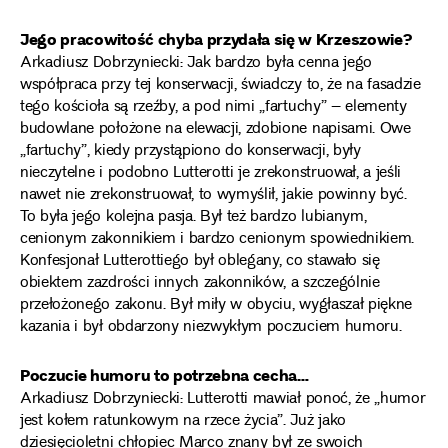
Jego pracowitość chyba przydała się w Krzeszowie?
Arkadiusz Dobrzyniecki: Jak bardzo była cenna jego
współpraca przy tej konserwacji, świadczy to, że na fasadzie
tego kościoła są rzeźby, a pod nimi „fartuchy” – elementy
budowlane położone na elewacji, zdobione napisami. Owe
„fartuchy”, kiedy przystąpiono do konserwacji, były
nieczytelne i podobno Lutterotti je zrekonstruował, a jeśli
nawet nie zrekonstruował, to wymyślił, jakie powinny być.
To była jego kolejna pasja. Był też bardzo lubianym,
cenionym zakonnikiem i bardzo cenionym spowiednikiem.
Konfesjonał Lutterottiego był oblegany, co stawało się
obiektem zazdrości innych zakonników, a szczególnie
przełożonego zakonu. Był miły w obyciu, wygłaszał piękne
kazania i był obdarzony niezwykłym poczuciem humoru.
Poczucie humoru to potrzebna cecha…
Arkadiusz Dobrzyniecki: Lutterotti mawiał ponoć, że „humor
jest kołem ratunkowym na rzece życia”. Już jako
dziesięcioletni chłopiec Marco znany był ze swoich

▸ WHAT THE TASK REQUIRES
In the entries above, some lines hold the string "humoru". Copy each of them.

▸ EXERCISE ANSWER
kazania i był obdarzony niezwykłym poczuciem humoru.
Poczucie humoru to potrzebna cecha…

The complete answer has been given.